- _TASK_
Report each line of the listing that contains the word "what", with uppercase and lowercase counted as different.

- _MATERIAL SUPPLIED_
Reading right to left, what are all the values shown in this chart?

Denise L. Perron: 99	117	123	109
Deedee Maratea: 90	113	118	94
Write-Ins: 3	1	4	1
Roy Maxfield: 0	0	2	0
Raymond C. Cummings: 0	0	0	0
==
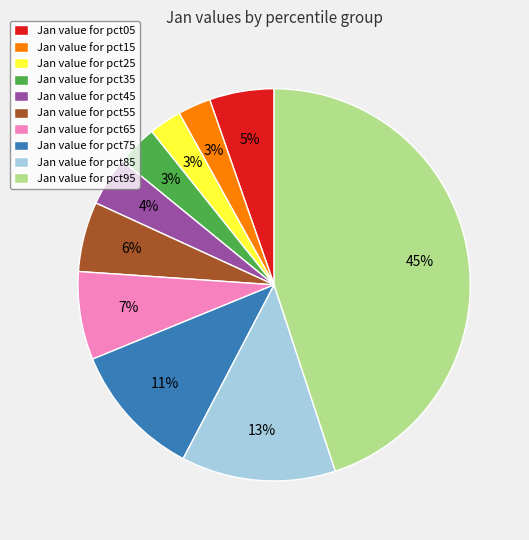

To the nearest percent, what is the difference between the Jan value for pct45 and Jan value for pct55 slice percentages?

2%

- _OUTPUT FOR THIS EXERCISE_
Reading right to left, what are all the values shown in this chart?
To the nearest percent, what is the difference between the Jan value for pct45 and Jan value for pct55 slice percentages?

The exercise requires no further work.